▶ [PROMPT A] Duplicate the passage from the juicefs page starting at "Installation" and ending at "of your executable.".

▶ [DOCUMENT PASSAGE]
━━━━━━━━━━━━━━━━━━━━━━━━━━━━━━

Skip to main content

Drop In Support

While it is always better to write any new programs using Kopah with tools designed for it, like boto3, sometimes that just isn't feasible. If you need to make an existing script backwards compatible with Kopah storage, juicefs is a possible option. While juicefs can be a helpful tool, there are also a lot of time that you shouldn't use it since it also has a lot of limitations. The primary limitation is the fact that Kopah uses juicefs in whats called Standalone mode, which makes it difficult to access the same data across multiple nodes. That means if you workload requires multiple nodes (not just multiple processes since those can be ran on the same node) then juicefs likely isn't the tool for you.

Installation

Juicefs isn't installed to nodes by default so you have to download the newest version to your current directory with

wget https://github.com/juicedata/juicefs/releases/download/v1.2.3/juicefs-1.2.3-linux-amd64.tar.gz -O - | tar xzvf -

or alternatively you can copy the Hyak binary to your current directory with mv /sw/juicefs/juicefs . (which is the currently up to date v1.2.3). Then just copy the binary to a directory of your choice thats on your PATH (readable with echo $PATH) and is visible from both klone and compute nodes. I would recommend /home/$USER/.local/bin since it fulfills all of those by default. You may have to make one or both directories before moving the binary with mv juicefs ~/.local/bin/juicefs. Finally ensure everything is working by running juicefs -V, which should print the version of your executable.

━━━━━━━━━━━━━━━━━━━━━━━━━━━━━━

(Source data)
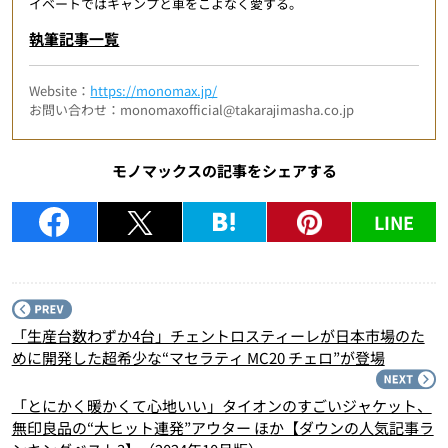
イベートではキャンプと車をこよなく愛する。
執筆記事一覧
Website：
https://monomax.jp/
お問い合わせ：monomaxofficial@takarajimasha.co.jp
モノマックスの記事をシェアする
LINE
P
「生産台数わずか4台」チェントロスティーレが日本市場のた
めに開発した超希少な“マセラティ MC20 チェロ”が登場
N
「とにかく暖かくて心地いい」タイオンのすごいジャケット、
無印良品の“大ヒット連発”アウター ほか【ダウンの人気記事ラ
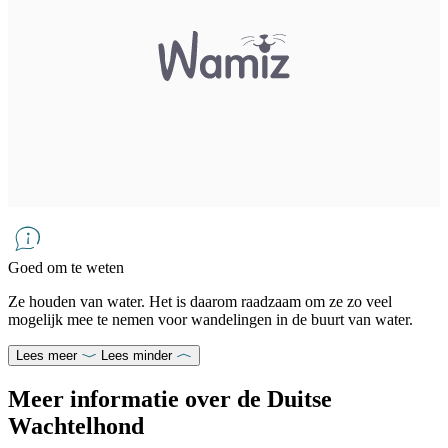
Goed om te weten
Ze houden van water. Het is daarom raadzaam om ze zo veel
mogelijk mee te nemen voor wandelingen in de buurt van water.
Lees meer
Lees minder
Meer informatie over de Duitse
Wachtelhond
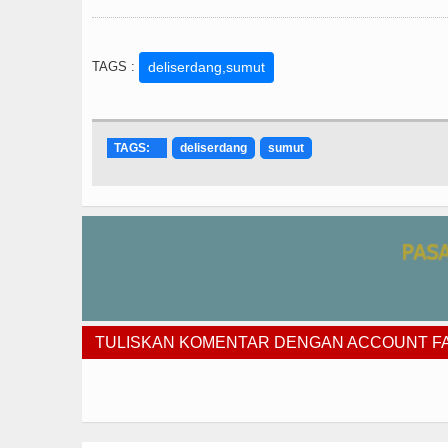
TAGS :
deliserdang,sumut
TAGS:
deliserdang
sumut
TULISKAN KOMENTAR DENGAN ACCOUNT 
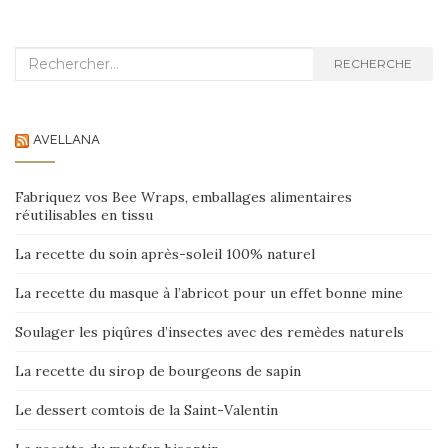
Recherche :
RECHERCHE
AVELLANA
Fabriquez vos Bee Wraps, emballages alimentaires
réutilisables en tissu
La recette du soin après-soleil 100% naturel
La recette du masque à l’abricot pour un effet bonne mine
Soulager les piqûres d’insectes avec des remèdes naturels
La recette du sirop de bourgeons de sapin
Le dessert comtois de la Saint-Valentin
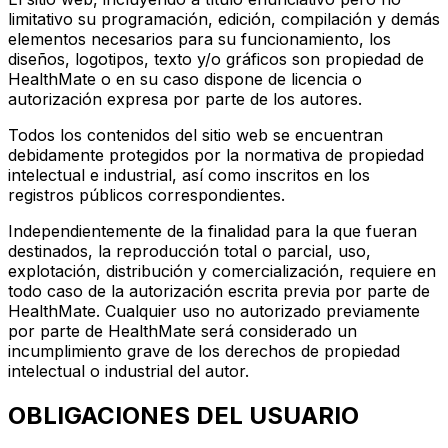
limitativo su programación, edición, compilación y demás
elementos necesarios para su funcionamiento, los
diseños, logotipos, texto y/o gráficos son propiedad de
HealthMate o en su caso dispone de licencia o
autorización expresa por parte de los autores.
Todos los contenidos del sitio web se encuentran
debidamente protegidos por la normativa de propiedad
intelectual e industrial, así como inscritos en los
registros públicos correspondientes.
Independientemente de la finalidad para la que fueran
destinados, la reproducción total o parcial, uso,
explotación, distribución y comercialización, requiere en
todo caso de la autorización escrita previa por parte de
HealthMate. Cualquier uso no autorizado previamente
por parte de HealthMate será considerado un
incumplimiento grave de los derechos de propiedad
intelectual o industrial del autor.
OBLIGACIONES DEL USUARIO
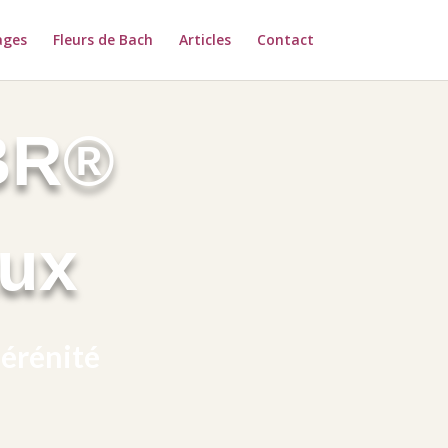
ages
Fleurs de Bach
Articles
Contact
 BR®
aux
sérénité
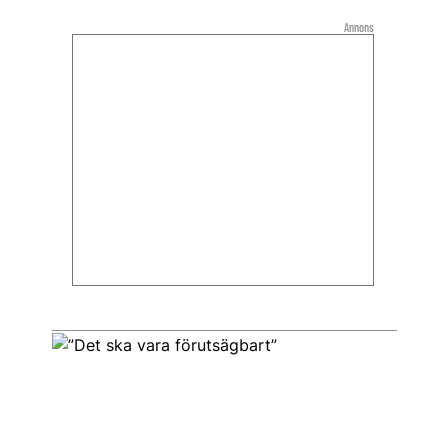
Annons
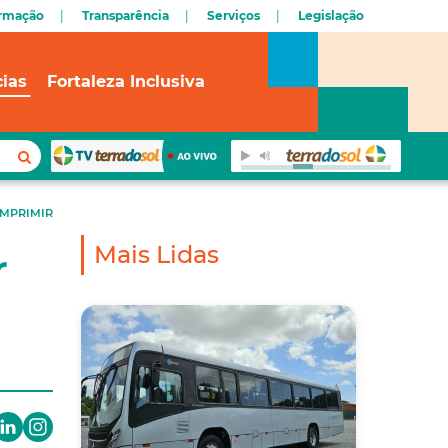
ormação
Transparência
Serviços
Legislação
cias
Fortaleza Inclusiva
IMPRIMIR
Mais Lidas
r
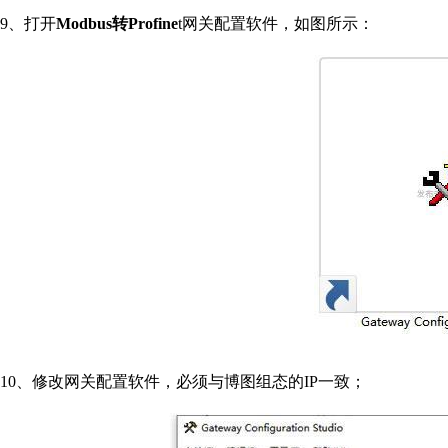
9
、打开
Modbus
转
Profine
t
网关配置软件，如图所示：
10
、修改网关配置软件，必须与博图组态的
IP
一致；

━━━━━━━━━━━━━━━━━━━━━━━━━━━━━━

▶ [PROMPT B] Set down the entries word for word, starting at the first line of the source data and ending at the line that contains "Le dessert comtois de la Saint-Valentin", with both ends included. Leave out the pictures.

▶ [TASK OUTPUT A]
Installation

Juicefs isn't installed to nodes by default so you have to download the newest version to your current directory with

wget https://github.com/juicedata/juicefs/releases/download/v1.2.3/juicefs-1.2.3-linux-amd64.tar.gz -O - | tar xzvf -

or alternatively you can copy the Hyak binary to your current directory with mv /sw/juicefs/juicefs . (which is the currently up to date v1.2.3). Then just copy the binary to a directory of your choice thats on your PATH (readable with echo $PATH) and is visible from both klone and compute nodes. I would recommend /home/$USER/.local/bin since it fulfills all of those by default. You may have to make one or both directories before moving the binary with mv juicefs ~/.local/bin/juicefs. Finally ensure everything is working by running juicefs -V, which should print the version of your executable.

▶ [TASK OUTPUT B]
イベートではキャンプと車をこよなく愛する。
執筆記事一覧
Website：
https://monomax.jp/
お問い合わせ：monomaxofficial@takarajimasha.co.jp
モノマックスの記事をシェアする
LINE
P
「生産台数わずか4台」チェントロスティーレが日本市場のた
めに開発した超希少な“マセラティ MC20 チェロ”が登場
N
「とにかく暖かくて心地いい」タイオンのすごいジャケット、
無印良品の“大ヒット連発”アウター ほか【ダウンの人気記事ラ
Goed om te weten
Ze houden van water. Het is daarom raadzaam om ze zo veel
mogelijk mee te nemen voor wandelingen in de buurt van water.
Lees meer
Lees minder
Meer informatie over de Duitse
Wachtelhond
TAGS :
deliserdang,sumut
TAGS:
deliserdang
sumut
TULISKAN KOMENTAR DENGAN ACCOUNT 
Recherche :
RECHERCHE
AVELLANA
Fabriquez vos Bee Wraps, emballages alimentaires
réutilisables en tissu
La recette du soin après-soleil 100% naturel
La recette du masque à l’abricot pour un effet bonne mine
Soulager les piqûres d’insectes avec des remèdes naturels
La recette du sirop de bourgeons de sapin
Le dessert comtois de la Saint-Valentin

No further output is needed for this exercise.